Things To Take Away:

Choose what the product is. For Joe, the podcast is the product. Every week, you are getting something new, whether you pay or not. But when you pay, you get access to even more. Everything revolves around the show and the brand of the show, which has become a cultural staple. That works for him, but it isn’t for everyone. For some, the media is a means to an end: consulting, advising, speaking, etc.

Define independence personally and professionally. This gets dicey, but the clearer you can get about what it means for you, the less likely you are to have things just passively happen to you. If it’s creative control, there are ways to solve for that. If it’s steady income, you might take a different kind of deal.

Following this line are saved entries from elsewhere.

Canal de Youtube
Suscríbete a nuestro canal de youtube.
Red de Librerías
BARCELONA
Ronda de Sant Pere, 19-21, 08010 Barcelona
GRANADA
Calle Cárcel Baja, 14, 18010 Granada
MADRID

Decide what you’re comfortable paying. There’s a cost to whatever form of freedom you’re pursuing. For Joe, it’s the tools he uses to facilitate direct fan engagement, monetization, and community. Knowing the tradeoffs can help you from being surprised by the cost of doing business.

You can wing it, but not forever. Admittedly, Joe said he did know what he was doing when he first started. Then he learned and iterated. He found the help he needed, and built strategically from there.

Know the dependencies. Joe and Patreon are interconnected, and it’s working. There’s a value that is clear and they have shared outcomes that make the relationship work. That could change, and if it does, he is free to leave with his IP and work product. You can and should have the same contingencies.

Joe Budden represents something remarkable: a self-retired rapper in his mid-40s who became the highest-earning creator on Patreon by understanding the long game. His first YouTube video dropped 17 years ago. Building something is always challenging and comes with unforeseen hiccups. That's exactly why what Budden's has built deserves deep examination - to separate the practical blueprint from the personal legend.